[NDLR : Voici un extrait de Libération sur le rappeur aulnaysien Sefyu.]
Hip-hop. Concert ce soir au Bataclan du rappeur mascotte des adolescents.
Dans le métro parisien, des ados chantent en chœur le refrain de Molotov 4 sur leur téléphone portable : «Se, se, Sefyu hé, hé Acid.»
Ça ne veut pas dire grand-chose, c’est le nom de leur rappeur préféré,
Sefyu, soit Yussef en verlan mais la rythmique soutenue est efficace.
Ce «grand frère», comme dirait la ministre de la Justice, a encore remporté la mise dans le rap français avec son deuxième album, Suis-je le gardien de mon frère ? sorti à la mi-mai. Il est en concert ce soir à Paris.
Footballeur. Ancien footballeur professionnel (Red Star de
Saint-Ouen, puis à l’essai à Arsenal), animateur de la ville
d’Aulnay-sous-Bois, Sefyu a réussi à capter l’attention des gamins
férus de nouvelles technologies, de téléchargement illégal, auprès de
qui il tente de faire passer des messages plus civiques : expliquer la
responsabilité vis-à-vis des plus jeunes, les racines du racisme
intercommunautaire et le combattre, les difficultés des parents : «Je connais la réalité du terrain, la violence des mecs en cité, expliquait Sefyu quelques jours avant le début de sa tournée. Pour
bousculer les plus jeunes, j’ai besoin de leur rentrer dedans. Je sais
comment les accrocher pour faire passer mes messages. Un peu de
virulence bien placée aide aussi, parfois.»
Il décline ses idées à partir d’une question, d’une affirmation ou
d’un cliché, sur des productions musicales chargées en coups de feu et
autres sons d’armureries : «J’aime bien jouer avec les peurs des autres, avoue-t-il. Je
suis aussi un artiste et je dois savoir donner une forme différente à
des aspects de la réalité, les triturer. Un peintre change souvent les
couleurs, les formes d’un paysage, moi je fais pareil.»

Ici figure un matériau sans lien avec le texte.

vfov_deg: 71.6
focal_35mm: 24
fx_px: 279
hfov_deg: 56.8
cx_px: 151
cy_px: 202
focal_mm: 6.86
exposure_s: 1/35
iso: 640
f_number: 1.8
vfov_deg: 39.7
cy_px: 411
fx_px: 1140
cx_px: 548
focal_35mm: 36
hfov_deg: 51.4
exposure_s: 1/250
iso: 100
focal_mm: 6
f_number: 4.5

Sefyu soigne aussi son look. Il se déplace avec une mallette pleine
de casquettes et n’hésite pas à employer une maquilleuse pour ses
séances photos, quelques retouches de poudre sur le visage du rappeur :
«Je suis très pointilleux sur l’image, justifie Sefyu. Ce n’est pas parce que je suis hardcore que je dois donner l’impression de dormir dans la rue.»

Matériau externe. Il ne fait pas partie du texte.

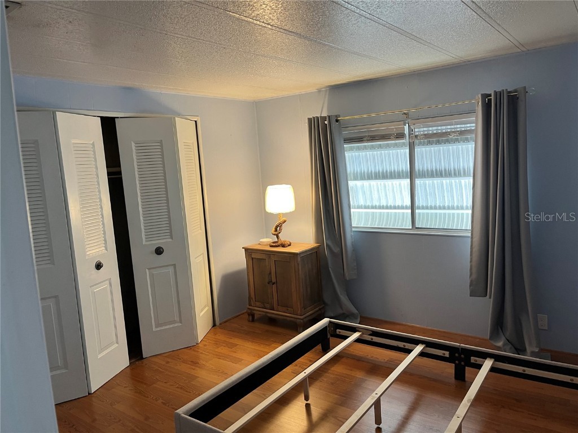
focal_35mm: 26
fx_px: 434
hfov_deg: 67.3
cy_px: 216
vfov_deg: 53.1
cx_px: 289
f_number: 1.6
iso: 100
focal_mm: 5.1
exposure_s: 1/60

Un soin visuel qui a attiré l’œil d’un mauvais garçon de Bristol. «Tricky a vu mes clips sur le Net, la Vie qui va avec, En noir et blanc, raconte le rappeur français.
Il a aimé ma voix, et quand il est venu à Paris en janvier dernier, il
a demandé à me rencontrer. Il tournait un clip à Aulnay, et les gens
lui ont montré où j’habitais. On doit enregistrer un titre ensemble
dans quelques semaines.»
Animateur. L’Angleterre, Sefyu connaît, il y a joué en club
avant de devoir abandonner sa carrière de footballeur à cause d’une
blessure. De retour dans sa banlieue, il s’est consacré au travail
d’animateur de quartier, d’où son obsession dans l’album à vouloir
protéger les adolescents, lui qui a trois petits frères : «A chaque
fois que je discute avec eux, je suis toujours très clair sur les
erreurs que j’ai pu commettre, ce que j’en ai retenu et où elles m’ont
mené. Pour vous donner un exemple, les bagarres de quartier sont un
véritable fléau à l’époque de l’adolescence. Je me suis mis dans des
situations comme celles-là, des règlements de comptes idiots où on se
retrouve à taper un autre jeune à quatre ou cinq. J’ai perdu un ami
ainsi, à 16 ans, victime d’un lynchage. Je leur dis à mes frères : "Ne
vous aventurez pas dans ces histoires-là, ça peut très mal se terminer,
ce n’est pas un jeu." J’ai beaucoup insisté là-dessus, comme sur
l’école.»
STÉPHANIE BINET - Libération - vendredi 13 juin 2008
SEFYU Le Bataclan, 50, bd Voltaire, 75011. Ce soir, 19 h 30. CD : Suis-je le gardien de mon frère ? (G8/Because).